Platform
Beyond Engineering
Planwright's planning model — objectives, human acceptance gates, a cryptographic audit chain — applies to any outcome an AI agent can help execute. Engineering teams connect a GitHub repo. GTM, product, ops, and compliance teams often don't. Both are first-class workflows.
The objective lifecycle, the MCP server, the Strategic Focus taxonomy, and the audit chain work identically with or without a linked repository. The repo link enables commit tracing and PR association — it is not a prerequisite for anything else.
Who runs on Planwright without a repo
GTM & Marketing
Campaign launches, analyst briefings, competitive positioning, content calendars — work where writing and research agents execute outcomes, and human acceptance gates what ships.
Example objective
Write and publish the Q3 launch announcement targeting technical founders. Acceptance: copy approved, post scheduled in Buffer, social assets attached.
Example objective
Research the top 5 AI-native dev tools competitors and produce a positioning brief. Acceptance: covers pricing, ICP, key differentiators, and our response for each.
Product & Design
Market research, user interview synthesis, roadmap documentation, changelog copy — outcome-defined work that doesn't need a git commit to be auditable.
Example objective
Synthesize last quarter's user interview transcripts into a problem cluster report. Acceptance: ≥ 10 interviews covered, top 5 themes identified with supporting quotes.
Example objective
Draft the public-facing changelog for the v2.4 release. Acceptance: all shipped objectives represented, copy approved by product lead.
Operations
Runbooks, onboarding docs, vendor evaluations, SOPs — work where the audit trail matters as much as the output.
Example objective
Document the incident response runbook for database failover. Acceptance: steps verified by SRE lead, runbook live in Notion.
Example objective
Evaluate three payroll vendors and produce a recommendation memo.
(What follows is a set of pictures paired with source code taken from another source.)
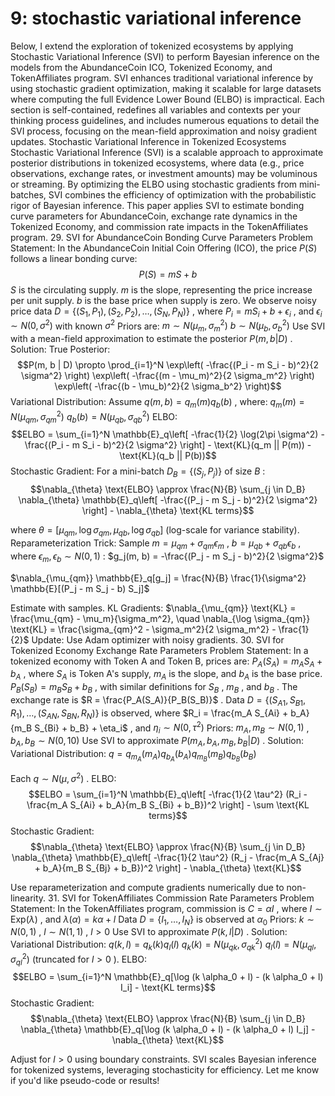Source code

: # 9: stochastic variational inference

Below, I extend the exploration of tokenized ecosystems by applying Stochastic Variational Inference (SVI) to perform Bayesian inference on the models from the AbundanceCoin ICO, Tokenized Economy, and TokenAffiliates program. SVI enhances traditional variational inference by using stochastic gradient optimization, making it scalable for large datasets where computing the full Evidence Lower Bound (ELBO) is impractical. Each section is self-contained, redefines all variables and contexts per your thinking process guidelines, and includes numerous equations to detail the SVI process, focusing on the mean-field approximation and noisy gradient updates.
Stochastic Variational Inference in Tokenized Ecosystems
Stochastic Variational Inference (SVI) is a scalable approach to approximate posterior distributions in tokenized ecosystems, where data (e.g., price observations, exchange rates, or investment amounts) may be voluminous or streaming. By optimizing the ELBO using stochastic gradients from mini-batches, SVI combines the efficiency of optimization with the probabilistic rigor of Bayesian inference. This paper applies SVI to estimate bonding curve parameters for AbundanceCoin, exchange rate dynamics in the Tokenized Economy, and commission rate impacts in the TokenAffiliates program.
29. SVI for AbundanceCoin Bonding Curve Parameters
Problem Statement:
In the AbundanceCoin Initial Coin Offering (ICO), the price 
$P(S)$
 follows a linear bonding curve:
$$P(S) = m S + b$$
$S$
 is the circulating supply.
$m$
 is the slope, representing the price increase per unit supply.
$b$
 is the base price when supply is zero.
We observe noisy price data
$D = \{ (S_1, P_1), (S_2, P_2), \ldots, (S_N, P_N) \}$
, where
$P_i = m S_i + b + \epsilon_i$
, and
$\epsilon_i \sim N(0, \sigma^2)$
 with known
$\sigma^2$
Priors are:
$m \sim N(\mu_m, \sigma_m^2)$
$b \sim N(\mu_b, \sigma_b^2)$
Use SVI with a mean-field approximation to estimate the posterior
$P(m, b | D)$
.
Solution:
True Posterior:
$$P(m, b | D) \propto \prod_{i=1}^N \exp\left( -\frac{(P_i - m S_i - b)^2}{2 \sigma^2} \right) \exp\left( -\frac{(m - \mu_m)^2}{2 \sigma_m^2} \right) \exp\left( -\frac{(b - \mu_b)^2}{2 \sigma_b^2} \right)$$
Variational Distribution:
Assume
$q(m, b) = q_m(m) q_b(b)$
, where:
$q_m(m) = N(\mu_{qm}, \sigma_{qm}^2)$
$q_b(b) = N(\mu_{qb}, \sigma_{qb}^2)$
ELBO:
$$ELBO = \sum_{i=1}^N \mathbb{E}_q\left[ -\frac{1}{2} \log(2\pi \sigma^2) - \frac{(P_i - m S_i - b)^2}{2 \sigma^2} \right] - \text{KL}(q_m || P(m)) - \text{KL}(q_b || P(b))$$
Stochastic Gradient:
For a mini-batch
$D_B = \{ (S_j, P_j) \}$
 of size
$B$
:
$$\nabla_{\theta} \text{ELBO} \approx \frac{N}{B} \sum_{j \in D_B} \nabla_{\theta} \mathbb{E}_q\left[ -\frac{(P_j - m S_j - b)^2}{2 \sigma^2} \right] - \nabla_{\theta} \text{KL terms}$$

where
$\theta = [\mu_{qm}, \log \sigma_{qm}, \mu_{qb}, \log \sigma_{qb}]$
 (log-scale for variance stability).
Reparameterization Trick:
Sample
$m = \mu_{qm} + \sigma_{qm} \epsilon_m$
,
$b = \mu_{qb} + \sigma_{qb} \epsilon_b$
, where
$\epsilon_m, \epsilon_b \sim N(0, 1)$
:
$g_j(m, b) = -\frac{(P_j - m S_j - b)^2}{2 \sigma^2}$

$\nabla_{\mu_{qm}} \mathbb{E}_q[g_j] = \frac{N}{B} \frac{1}{\sigma^2} \mathbb{E}[(P_j - m S_j - b) S_j]$

Estimate with samples.
KL Gradients:
$\nabla_{\mu_{qm}} \text{KL} = \frac{\mu_{qm} - \mu_m}{\sigma_m^2}, \quad \nabla_{\log \sigma_{qm}} \text{KL} = \frac{\sigma_{qm}^2 - \sigma_m^2}{2 \sigma_m^2} - \frac{1}{2}$
Update: Use Adam optimizer with noisy gradients.
30. SVI for Tokenized Economy Exchange Rate Parameters
Problem Statement:
In a tokenized economy with Token A and Token B, prices are:
$P_A(S_A) = m_A S_A + b_A$
, where
$S_A$
 is Token A's supply,
$m_A$
 is the slope, and
$b_A$
 is the base price.
$P_B(S_B) = m_B S_B + b_B$
, with similar definitions for
$S_B$
,
$m_B$
, and
$b_B$
.
The exchange rate is
$R = \frac{P_A(S_A)}{P_B(S_B)}$
. Data
$D = \{ (S_{A1}, S_{B1}, R_1), \ldots, (S_{AN}, S_{BN}, R_N) \}$
 is observed, where
$R_i = \frac{m_A S_{Ai} + b_A}{m_B S_{Bi} + b_B} + \eta_i$
, and
$\eta_i \sim N(0, \tau^2)$
Priors:
$m_A, m_B \sim N(0, 1)$
,
$b_A, b_B \sim N(0, 10)$
Use SVI to approximate
$P(m_A, b_A, m_B, b_B | D)$
.
Solution:
Variational Distribution:
$q = q_{m_A}(m_A) q_{b_A}(b_A) q_{m_B}(m_B) q_{b_B}(b_B)$

Each
$q \sim N(\mu, \sigma^2)$
.
ELBO:
$$ELBO = \sum_{i=1}^N \mathbb{E}_q\left[ -\frac{1}{2 \tau^2} (R_i - \frac{m_A S_{Ai} + b_A}{m_B S_{Bi} + b_B})^2 \right] - \sum \text{KL terms}$$
Stochastic Gradient:
$$\nabla_{\theta} \text{ELBO} \approx \frac{N}{B} \sum_{j \in D_B} \nabla_{\theta} \mathbb{E}_q\left[ -\frac{1}{2 \tau^2} (R_j - \frac{m_A S_{Aj} + b_A}{m_B S_{Bj} + b_B})^2 \right] - \nabla_{\theta} \text{KL}$$

Use reparameterization and compute gradients numerically due to non-linearity.
31. SVI for TokenAffiliates Commission Rate Parameters
Problem Statement:
In the TokenAffiliates program, commission is
$C = \alpha I$
, where
$I \sim \text{Exp}(\lambda)$
, and
$\lambda(\alpha) = k \alpha + l$
Data
$D = \{ I_1, \ldots, I_N \}$
 is observed at
$\alpha_0$
Priors:
$k \sim N(0, 1)$
,
$l \sim N(1, 1)$
,
$l > 0$
Use SVI to approximate
$P(k, l | D)$
.
Solution:
Variational Distribution:
$q(k, l) = q_k(k) q_l(l)$
$q_k(k) = N(\mu_{qk}, \sigma_{qk}^2)$
$q_l(l) = N(\mu_{ql}, \sigma_{ql}^2)$
 (truncated for
$l > 0$
).
ELBO:
$$ELBO = \sum_{i=1}^N \mathbb{E}_q[\log (k \alpha_0 + l) - (k \alpha_0 + l) I_i] - \text{KL terms}$$
Stochastic Gradient:
$$\nabla_{\theta} \text{ELBO} \approx \frac{N}{B} \sum_{j \in D_B} \nabla_{\theta} \mathbb{E}_q[\log (k \alpha_0 + l) - (k \alpha_0 + l) I_j] - \nabla_{\theta} \text{KL}$$

Adjust for
$l > 0$
 using boundary constraints.
SVI scales Bayesian inference for tokenized systems, leveraging stochasticity for efficiency. Let me know if you'd like pseudo-code or results!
Acceptance: scoring matrix attached, recommendation signed off by CFO.
Compliance
SOC 2 readiness objectives, policy drafts, control documentation, access reviews — exactly where a signed, agent-to-human approval chain has direct regulatory value.
Example objective
Complete the Q2 access review for all production systems. Acceptance: all systems documented, access logs attached, no unexplained elevated permissions remain.
Example objective
Draft the vendor security assessment policy. Acceptance: covers all relevant AICPA criteria sections, reviewed by CISO, stored in evidence vault.
What stays exactly the same
Objective lifecycle
Backlog → Scheduled → In Progress → Acceptance → Done. Agents claim objectives, post plans, make changes, and request review. Humans accept or reject. Agents cannot self-approve.
Strategic Focus
Every objective — engineering or not — declares BUILD, GROW, TRUST, or SCALE before it can be claimed. Keeps the portfolio aligned regardless of which team owns the work.
Human acceptance gate
The hard constraint applies everywhere. No objective reaches Done without explicit human sign-off. This is the SOC 2 change-approval control point — it does not vary by project type.
Cryptographic audit chain
Every state change is hash-chained, ECDSA-signed, and independently verifiable. A compliance evidence package from a repo-less project carries exactly the same chain integrity guarantees as one from an engineering project.
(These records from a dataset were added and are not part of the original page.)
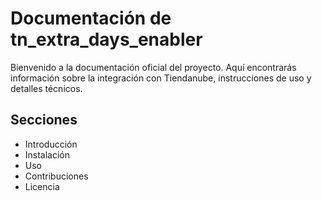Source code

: # Documentación de tn_extra_days_enabler

Bienvenido a la documentación oficial del proyecto. Aquí encontrarás información sobre la integración con Tiendanube, instrucciones de uso y detalles técnicos.

## Secciones
- Introducción
- Instalación
- Uso
- Contribuciones
- Licencia
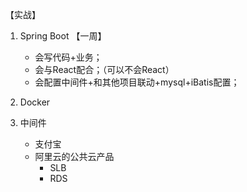 【实战】

1. Spring Boot 【一周】
	- 会写代码+业务；
	- 会与React配合；（可以不会React）
	- 会配置中间件+和其他项目联动+mysql+iBatis配置；

2. Docker

3. 中间件
	- 支付宝
	- 阿里云的公共云产品
		- SLB
		- RDS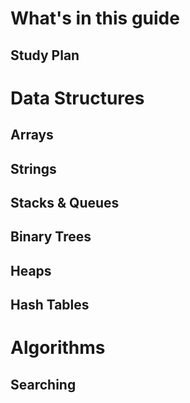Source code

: # What's in this guide

## Study Plan

# Data Structures

## Arrays

## Strings

## Stacks & Queues

## Binary Trees

## Heaps

## Hash Tables


# Algorithms

## Searching



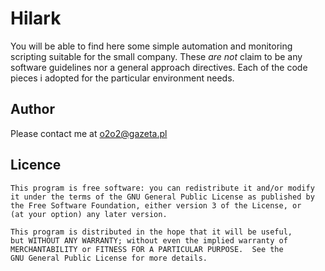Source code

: # Hilark
You will be able to find here some simple automation and monitoring scripting suitable for the small company.
These *are not* claim to be any software guidelines nor a general approach directives.
Each of the code pieces i adopted for the particular environment needs.

## Author
Please contact me at o2o2@gazeta.pl

## Licence
    This program is free software: you can redistribute it and/or modify
    it under the terms of the GNU General Public License as published by
    the Free Software Foundation, either version 3 of the License, or
    (at your option) any later version.

    This program is distributed in the hope that it will be useful,
    but WITHOUT ANY WARRANTY; without even the implied warranty of
    MERCHANTABILITY or FITNESS FOR A PARTICULAR PURPOSE.  See the
    GNU General Public License for more details.
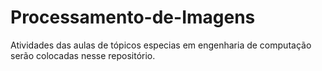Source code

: # Processamento-de-Imagens

Atividades das aulas de tópicos especias em engenharia de computação serão colocadas nesse repositório.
Initiatives and context files
Group objectives into named initiatives. Give agents context files so they understand team conventions, tone, constraints, and existing assets before every run.
Signals & Insights
Objective latency and pass/reject ratios accrue for every project — not just engineering ones. You get the same portfolio-level view of what's moving and what's stalling.
What requires a GitHub repo
Commit-to-objective tracing
Planwright associates git commits with objectives through the linked repo. Not applicable without one — not broken.
Automatic PR linking
PR-to-objective association and the branch-pr workflow require a GitHub repo. Repo-less objectives use the direct strategy instead.
GitHub webhook events
Push events, PR events, and check-run status are only received for linked repos. Repo-less projects don't receive or display them.
How agents connect to a repo-less project
The only practical difference is how the agent identifies the project at the start of a run. Instead of a repo slug, pass the project UUID from the project settings page:
# Engineering project — linked to GitHub
planwright_set_repo(githubRepo: "your-org/your-repo")
# Any other project — no repo required
planwright_set_repo(projectId: "your-project-uuid")
Everything after that call — listing objectives, claiming work, posting plans, requesting acceptance — is identical. The MCP server doesn't distinguish between project types once the session is established.
The bigger picture: When every team in an organization — engineering, product, GTM, ops, compliance — runs objectives through the same planning model, Planwright becomes the strategic operating system for AI-native work, not just the engineering workflow. The audit chain, the acceptance gate, and the Strategic Focus taxonomy apply uniformly. One board, one evidence trail, one model of accountability.